Urinary dysfunction is another notable issue after rectal cancer surgery which may breed detrimental impacts on mental health and QoL of patients. Irritative nocturia and enhanced urinary frequency are the most common among urinary symptoms, 100% and 75%, respectively.
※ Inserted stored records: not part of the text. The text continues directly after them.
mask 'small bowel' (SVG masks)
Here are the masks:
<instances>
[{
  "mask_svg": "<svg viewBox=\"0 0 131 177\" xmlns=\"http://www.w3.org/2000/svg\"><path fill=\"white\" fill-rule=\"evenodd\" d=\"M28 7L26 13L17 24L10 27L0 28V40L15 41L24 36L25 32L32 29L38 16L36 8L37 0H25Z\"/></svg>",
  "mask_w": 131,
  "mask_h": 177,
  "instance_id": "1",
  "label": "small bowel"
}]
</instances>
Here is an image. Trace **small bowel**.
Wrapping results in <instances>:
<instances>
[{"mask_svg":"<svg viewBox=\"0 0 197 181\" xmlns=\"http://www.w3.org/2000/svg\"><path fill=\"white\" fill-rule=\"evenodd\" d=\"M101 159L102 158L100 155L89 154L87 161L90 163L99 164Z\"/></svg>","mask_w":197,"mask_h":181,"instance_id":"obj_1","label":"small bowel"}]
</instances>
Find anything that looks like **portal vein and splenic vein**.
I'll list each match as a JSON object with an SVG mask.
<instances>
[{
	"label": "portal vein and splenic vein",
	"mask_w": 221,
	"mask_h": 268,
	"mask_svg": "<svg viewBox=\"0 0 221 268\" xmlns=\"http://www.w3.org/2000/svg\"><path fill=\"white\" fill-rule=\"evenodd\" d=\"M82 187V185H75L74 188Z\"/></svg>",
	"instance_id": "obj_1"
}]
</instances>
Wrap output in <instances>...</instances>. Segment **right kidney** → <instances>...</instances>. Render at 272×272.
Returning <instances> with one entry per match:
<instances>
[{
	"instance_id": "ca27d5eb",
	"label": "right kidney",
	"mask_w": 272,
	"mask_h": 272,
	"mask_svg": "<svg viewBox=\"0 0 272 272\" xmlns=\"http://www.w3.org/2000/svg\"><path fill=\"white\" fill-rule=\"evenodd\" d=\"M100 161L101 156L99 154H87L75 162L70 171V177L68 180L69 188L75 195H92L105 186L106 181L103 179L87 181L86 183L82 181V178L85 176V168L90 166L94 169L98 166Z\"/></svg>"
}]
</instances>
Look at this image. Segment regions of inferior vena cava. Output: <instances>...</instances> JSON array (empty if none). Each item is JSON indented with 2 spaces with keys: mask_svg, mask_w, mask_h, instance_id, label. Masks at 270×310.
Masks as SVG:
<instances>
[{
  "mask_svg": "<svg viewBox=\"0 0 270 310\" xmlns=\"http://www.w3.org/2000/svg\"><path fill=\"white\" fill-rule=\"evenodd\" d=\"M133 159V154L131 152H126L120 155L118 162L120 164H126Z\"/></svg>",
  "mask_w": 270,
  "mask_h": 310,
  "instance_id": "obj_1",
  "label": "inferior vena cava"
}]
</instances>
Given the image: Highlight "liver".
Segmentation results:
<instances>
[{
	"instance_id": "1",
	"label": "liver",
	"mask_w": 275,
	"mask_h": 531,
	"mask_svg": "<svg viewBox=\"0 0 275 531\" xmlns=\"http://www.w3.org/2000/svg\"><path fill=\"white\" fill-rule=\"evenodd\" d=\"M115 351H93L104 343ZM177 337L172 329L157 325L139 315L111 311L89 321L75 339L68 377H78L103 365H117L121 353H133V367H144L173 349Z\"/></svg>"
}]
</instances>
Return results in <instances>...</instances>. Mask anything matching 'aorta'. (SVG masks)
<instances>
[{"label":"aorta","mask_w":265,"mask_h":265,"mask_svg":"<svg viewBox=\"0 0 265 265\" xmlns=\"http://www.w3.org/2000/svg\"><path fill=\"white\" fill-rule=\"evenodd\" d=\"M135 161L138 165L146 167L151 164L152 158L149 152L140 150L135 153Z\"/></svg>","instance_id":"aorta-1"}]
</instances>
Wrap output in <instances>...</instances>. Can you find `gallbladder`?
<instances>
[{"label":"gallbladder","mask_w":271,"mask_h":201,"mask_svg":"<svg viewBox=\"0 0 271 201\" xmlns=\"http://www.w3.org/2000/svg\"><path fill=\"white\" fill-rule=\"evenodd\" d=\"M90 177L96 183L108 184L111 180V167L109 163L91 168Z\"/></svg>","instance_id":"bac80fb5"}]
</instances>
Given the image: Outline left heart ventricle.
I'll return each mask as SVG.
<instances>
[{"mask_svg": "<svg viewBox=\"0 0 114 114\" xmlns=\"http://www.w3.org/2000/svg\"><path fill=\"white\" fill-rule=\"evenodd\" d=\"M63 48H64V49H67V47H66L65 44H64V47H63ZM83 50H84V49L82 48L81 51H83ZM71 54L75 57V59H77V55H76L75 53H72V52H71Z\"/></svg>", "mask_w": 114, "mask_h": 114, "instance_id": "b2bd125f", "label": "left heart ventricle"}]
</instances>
Those symptoms are usually stemmed from mild pelvic neural injury compared to the obstructive symptoms [105, 106]. The sympathetic nerves from the superior hypogastric plexus and parasympathetic nerves from the pelvic splanchnic nerves control normal bladder and sexual function and are susceptible to injury during TME. Injury to sympathetic nerves may give rise to bladder instability and ejaculatory problems, while injury to the parasympathetic nerves may engender detrusor instability and erectile dysfunction [107]. Many studies have verified that LISR confer better genitourinary outcomes than open approach due to its amplified viewing angle for structure preservation and faster recovery [108, 109].

7. Conclusion

The complications, oncological outcomes, and functional outcomes appear to be acceptable after ISR. The ISR technique has been a feasible alternative to APR in selected patients with a low rectal cancer. However, it should be completely discussed with patients before surgery about the postoperative QoL as a result of functional disorder.